À Québec, comme dans la majorité des villes au Québec, seuls les immeubles commerciaux et institutionnels ont des compteurs d’eau.
Photo: iStock À Québec, comme dans la majorité des villes au Québec, seuls les immeubles commerciaux et institutionnels ont des compteurs d’eau.

Malgré l’explosion de la consommation d’eau observée à Québec depuis deux mois, l’administration Labeaume exclut toujours d’installer des compteurs d’eau dans les résidences.

« Ce n’est pas dans les plans », a indiqué l’attaché de presse du maire François Moisan jeudi.

À Québec, comme dans la majorité des villes au Québec, seuls les immeubles commerciaux et institutionnels ont des compteurs d’eau.

Mercredi, la Ville annonçait que la consommation d’eau avait atteint des sommets depuis deux mois et qu’elle avait dû puiser dans ses réserves pour répondre à cette demande. Diverses interdictions d’arrosage et de nettoyage ont d’ailleurs été imposées jusqu’à nouvel ordre.

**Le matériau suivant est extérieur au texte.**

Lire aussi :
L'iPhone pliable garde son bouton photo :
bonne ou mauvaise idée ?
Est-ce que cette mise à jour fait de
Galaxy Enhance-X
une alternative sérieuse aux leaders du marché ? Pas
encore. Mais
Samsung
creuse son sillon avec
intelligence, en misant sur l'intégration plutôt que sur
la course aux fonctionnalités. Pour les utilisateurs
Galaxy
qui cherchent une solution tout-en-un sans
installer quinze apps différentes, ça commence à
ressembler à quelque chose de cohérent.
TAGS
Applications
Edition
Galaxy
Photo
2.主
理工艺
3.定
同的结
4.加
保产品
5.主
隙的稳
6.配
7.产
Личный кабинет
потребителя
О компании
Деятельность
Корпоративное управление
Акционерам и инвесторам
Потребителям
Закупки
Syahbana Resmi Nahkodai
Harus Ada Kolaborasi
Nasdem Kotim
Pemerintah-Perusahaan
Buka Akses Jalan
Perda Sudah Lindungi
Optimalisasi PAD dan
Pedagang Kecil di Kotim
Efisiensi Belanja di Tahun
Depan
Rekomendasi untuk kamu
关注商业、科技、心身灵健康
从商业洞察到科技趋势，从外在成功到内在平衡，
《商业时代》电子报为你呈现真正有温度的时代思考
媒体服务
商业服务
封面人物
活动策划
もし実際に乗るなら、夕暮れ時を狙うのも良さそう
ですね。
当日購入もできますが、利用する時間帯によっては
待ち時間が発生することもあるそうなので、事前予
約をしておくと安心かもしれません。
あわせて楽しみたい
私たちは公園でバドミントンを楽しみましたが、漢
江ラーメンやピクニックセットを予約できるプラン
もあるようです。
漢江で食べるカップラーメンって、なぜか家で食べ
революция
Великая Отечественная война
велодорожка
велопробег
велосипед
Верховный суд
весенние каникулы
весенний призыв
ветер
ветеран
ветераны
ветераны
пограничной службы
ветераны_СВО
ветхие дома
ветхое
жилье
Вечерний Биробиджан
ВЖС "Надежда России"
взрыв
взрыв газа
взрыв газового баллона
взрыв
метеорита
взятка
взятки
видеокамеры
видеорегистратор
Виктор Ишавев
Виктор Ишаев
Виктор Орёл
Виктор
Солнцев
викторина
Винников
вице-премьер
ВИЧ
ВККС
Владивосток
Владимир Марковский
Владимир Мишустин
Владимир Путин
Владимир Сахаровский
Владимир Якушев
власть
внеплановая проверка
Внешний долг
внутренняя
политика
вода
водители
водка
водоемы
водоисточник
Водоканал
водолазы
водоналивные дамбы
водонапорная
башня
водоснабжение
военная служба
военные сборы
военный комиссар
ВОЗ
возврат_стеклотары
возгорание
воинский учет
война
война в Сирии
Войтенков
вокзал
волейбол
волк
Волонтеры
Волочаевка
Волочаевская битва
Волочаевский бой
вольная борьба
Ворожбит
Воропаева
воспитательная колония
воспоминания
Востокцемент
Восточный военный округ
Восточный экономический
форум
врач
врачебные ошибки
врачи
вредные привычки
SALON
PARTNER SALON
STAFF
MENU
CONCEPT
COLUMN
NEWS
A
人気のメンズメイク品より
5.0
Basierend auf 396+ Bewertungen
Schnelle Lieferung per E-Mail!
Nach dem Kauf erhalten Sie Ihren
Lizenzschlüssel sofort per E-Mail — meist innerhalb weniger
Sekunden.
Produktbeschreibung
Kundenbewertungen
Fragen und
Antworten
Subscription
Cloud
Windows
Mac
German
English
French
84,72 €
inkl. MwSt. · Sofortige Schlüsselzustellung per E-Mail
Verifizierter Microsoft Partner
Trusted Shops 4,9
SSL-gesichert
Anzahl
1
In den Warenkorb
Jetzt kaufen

Pour réduire leur consommation d’eau, les villes peuvent aussi réduire les fuites dans les réseaux d’aqueduc ou encore subventionner l’achat d’équipements à faible consommation d’eau, comme le préconise la Stratégie québécoise d’économie d’eau potable.

La Ville de Québec a notamment beaucoup investi dans la réduction des fuites en consacrant une équipe à temps plein à ce problème, ce qui a permis de faire baisser à 26 % les pertes.

Depuis 2013, la consommation d’eau à la grandeur du Québec a baissé de 26 %, mais nous demeurons malgré tout les plus grands consommateurs d’eau au Canada (28 % de plus que la moyenne, 55 % de plus que l’Ontario.

Aggravé par le réchauffement

Selon un rapport récent, les épisodes de pénurie d’eau risquent d’être de plus en plus fréquents à Québec en raison des changements climatiques. « La probabilité de vivre un épisode de pénurie doublera essentiellement pour le réseau de la ville de Québec », peut-on lire dans le document d’Ouranos diffusé en mars 2020 par la Communauté métropolitaine de Québec (CMQ).

Par contre, ces épisodes ne seraient ni plus longs ni plus intenses, selon le document intitulé « Vulnérabilité des sources d’approvisionnement en eau potable de la CMQ face aux changements climatiques ».

Fait à noter, la rivière Saint-Charles est jugée plus vulnérable par les auteurs que la rivière Montmorency, alors que cette dernière est celle où l’étiage est le plus dramatique actuellement.

Le rapport rappelle en outre que la Ville a vécu une crise du genre en été 2002 où il y avait eu 42 jours consécutifs sans pluie. À la suite de cela, la décision avait été prise de raccorder l’usine de traitement de l’eau de Sainte-Foy au reste du réseau, ce qui donne à la Ville accès à 50 000 m3 d’eau de plus par jour en cas de pénurie.

Cela avait permis de minimiser les répercussions d’un autre épisode en 2010, au cours duquel on avait quand même dû installer une station de pompage dans la rivière Jacques-Cartier pour dévier l’eau vers la Saint-Charles.

Quant aux villes de Lévis et de La Côte-de-Beaupré, elles seraient beaucoup moins à risque en dépit du fait que leur population augmente moins rapidement que celle de Québec.

Les auteurs du rapport soulignent toutefois que la remontée du front salin dans le fleuve pourrait « être critique » pour Lévis dont les secteurs les plus au nord dépendent majoritairement de l’eau du Saint-Laurent.